$R^2$ relative to a noiseless function

Question

I am interested in computing the $R^2$ between a set of points $D_f = \{ (x,y)\} $ where $y = f(x)$ and a set of points $D' = \{(x',y') \}$ obtained adding noise to $D_f$.

I don't think I can use: $$ R^2 = 1 - \frac{\sum_i (y'_i - y_i)^2}{\sum_i (y'_i - \bar{y'})^2} $$ because noise can be added to the $x$ coordinate as well.

More specifically, I am interested in computing the $R^2$ to compare MIC (Maximal Information Coefficient) as in "Detecting Novel Associations in Large Data Sets" Reshef et al.

Answer 1

According to Kinney and Atwal in "Equitability, mutual information, and the maximal information coefficient" the $R^2$ is computed as $r(D_f,D'_f)^2$ where $r$ is the Pearson correlation coefficient.

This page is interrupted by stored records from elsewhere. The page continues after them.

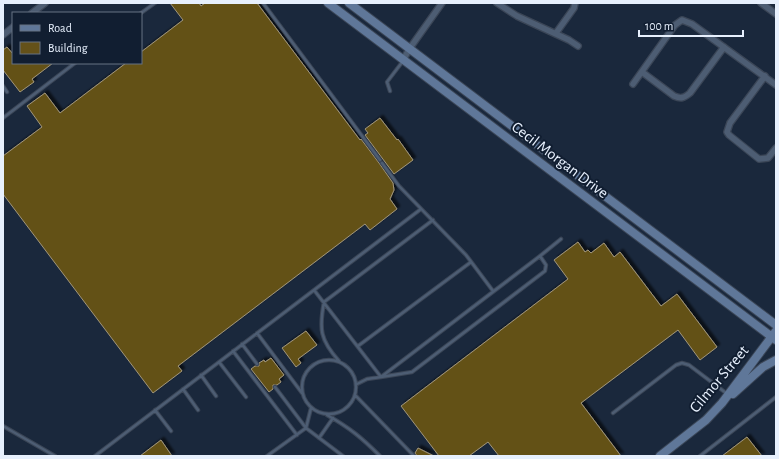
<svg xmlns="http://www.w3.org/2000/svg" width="779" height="459" viewBox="0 0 779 459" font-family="'Alegreya Sans',sans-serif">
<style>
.building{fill:#645119;stroke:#a1967a;filter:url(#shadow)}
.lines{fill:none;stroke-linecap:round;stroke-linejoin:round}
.lane-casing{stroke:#3b4657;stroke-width:4.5}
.street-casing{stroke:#3b4657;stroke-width:8}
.secondary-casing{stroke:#3b4657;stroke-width:10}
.lane{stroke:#4d5d73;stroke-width:2.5}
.street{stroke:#4d5d73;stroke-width:5.5}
.secondary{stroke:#5f7799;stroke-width:8}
.labels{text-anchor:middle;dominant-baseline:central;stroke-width:4;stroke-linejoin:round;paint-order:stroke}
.street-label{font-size:16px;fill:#e7f0fd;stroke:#111e31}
</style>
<defs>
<filter id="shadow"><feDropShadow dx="3" dy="-3" stdDeviation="1" flood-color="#0009"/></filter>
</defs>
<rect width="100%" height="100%" fill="#1a283c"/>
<path class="building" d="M170,3H199L201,6L205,3H257L360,140L361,139L379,163L393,183L394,190L390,199L397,209L370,230L365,224L178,366L182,371L153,393L3,194V156L42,127L27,106L45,93L60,113L126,63H141V52L183,20Z
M7,47L13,54V63H53L32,79L34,82L20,92L3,70V50Z
M380,118L397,140L398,139L413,160L394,174L365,135L368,133L365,129Z
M578,242L585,252L588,250L591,253L604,243L614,257L620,252L661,306L677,294L717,347L700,360L678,330L581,403L621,456H499L488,442L469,456H439L401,406L568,279L554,260Z
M306,331L317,345L298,359L301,363L296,367L282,348Z
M271,358L284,375L279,379L281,382L277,385H273V389L269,392L251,369L255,366H259V363L264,360L265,362Z
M747,437L762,456H722Z
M161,440L172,456H140Z
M418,448L434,456H417L415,453Z"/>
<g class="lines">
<defs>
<path id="lane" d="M263,3L380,160
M141,13L155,3
M3,86L7,92
M390,91L387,82L403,61
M3,118L75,63
M382,163L399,186L466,255L493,291
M540,256L546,265L545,271L412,372L381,377Z
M540,256L561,239
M314,290L381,377L367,379L357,384
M257,333L302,393
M242,344L257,364
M358,346L471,262
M233,351L297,435
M302 387a27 27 0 1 1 54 0a27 27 0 1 1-54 0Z
M339,361C320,340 319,329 324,302L433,220
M219,362L246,397
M201,375L216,396
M275,387L306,428L343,456
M183,389L198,410
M355,395L414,456
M155,410L171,431
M613,413L676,365L682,363L689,365L726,393
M327,415C350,428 362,438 380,456
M3,426L55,456
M319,438L333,418
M95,456L421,209
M267,456L306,428L311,408
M700,456L776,397"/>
<path id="street" d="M497,3L517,16L569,40L578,46
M761,3L776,14
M32,13L45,3
M556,33L574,8L575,3
M3,35L13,27
M403,60L410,48L442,3
M642,72L674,96C681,99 684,98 690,93L724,47
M765,76L730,123L727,132L729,135L759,159L768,158L776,148
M633,84L675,25L682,20L692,24L776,85"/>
<path id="secondary" d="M328,3L776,340
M349,3L776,325
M733,394L763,367L776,360
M660,456L706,420L722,403L776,331"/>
</defs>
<use href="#lane" class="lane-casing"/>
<use href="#street" class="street-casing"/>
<use href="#secondary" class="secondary-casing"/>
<use href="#lane" class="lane"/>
<use href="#street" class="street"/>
<use href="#secondary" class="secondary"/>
</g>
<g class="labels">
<g class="street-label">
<text transform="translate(560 160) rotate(37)">Cecil Morgan Drive</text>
<text transform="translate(719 379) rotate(-50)">Cilmor Street</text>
</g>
</g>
<rect width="779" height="459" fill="none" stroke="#e7f0fd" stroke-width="8"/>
<rect x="12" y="12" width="130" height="52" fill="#111e31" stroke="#677283"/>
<rect x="20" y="25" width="20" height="6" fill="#5f7799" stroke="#677283"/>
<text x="48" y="32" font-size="12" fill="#e7f0fd">Road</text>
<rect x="20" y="42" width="20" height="12" fill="#645119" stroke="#677283"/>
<text x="48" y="52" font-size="12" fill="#e7f0fd">Building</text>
<path d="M639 30v6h104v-6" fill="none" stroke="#e7f0fd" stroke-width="2"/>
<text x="645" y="30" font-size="12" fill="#e7f0fd" stroke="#111e31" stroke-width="3" paint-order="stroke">100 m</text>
</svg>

According to Wikipedia $r^2 = R^2$ ($R^2$ defined in the question above) in a least squares regression analysis. Given that all the points are generated according a function $f$, I think the result might hold true here as well. In other words, it holds true if $f$ is what we would obtain via regression analysis.

I had a doubt about the effect of noise added to $x$ coordinate. Noise added to $x$ changes $y'$ because of the generation process of $D'_f$. Indeed, $y' = f(x + \eta_x) + \eta_y$, where $\eta_x,\eta_y$ is the added noise.